WHAT YOU NEED TO DO
Could every line below be transcribed exactly, with the pictures dropped?

*****

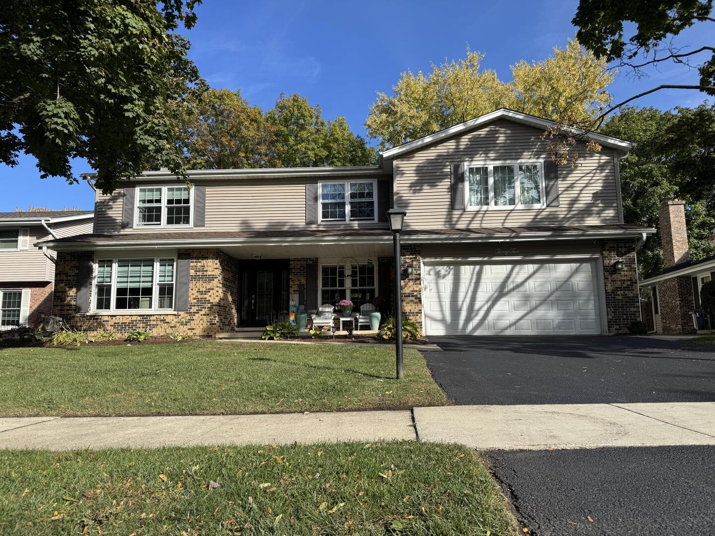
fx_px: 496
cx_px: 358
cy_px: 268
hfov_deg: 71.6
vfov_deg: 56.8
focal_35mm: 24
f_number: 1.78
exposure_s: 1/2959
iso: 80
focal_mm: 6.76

*****

TASK RESPONSE
fx_px: 496
cx_px: 358
cy_px: 268
hfov_deg: 71.6
vfov_deg: 56.8
focal_35mm: 24
f_number: 1.78
exposure_s: 1/2959
iso: 80
focal_mm: 6.76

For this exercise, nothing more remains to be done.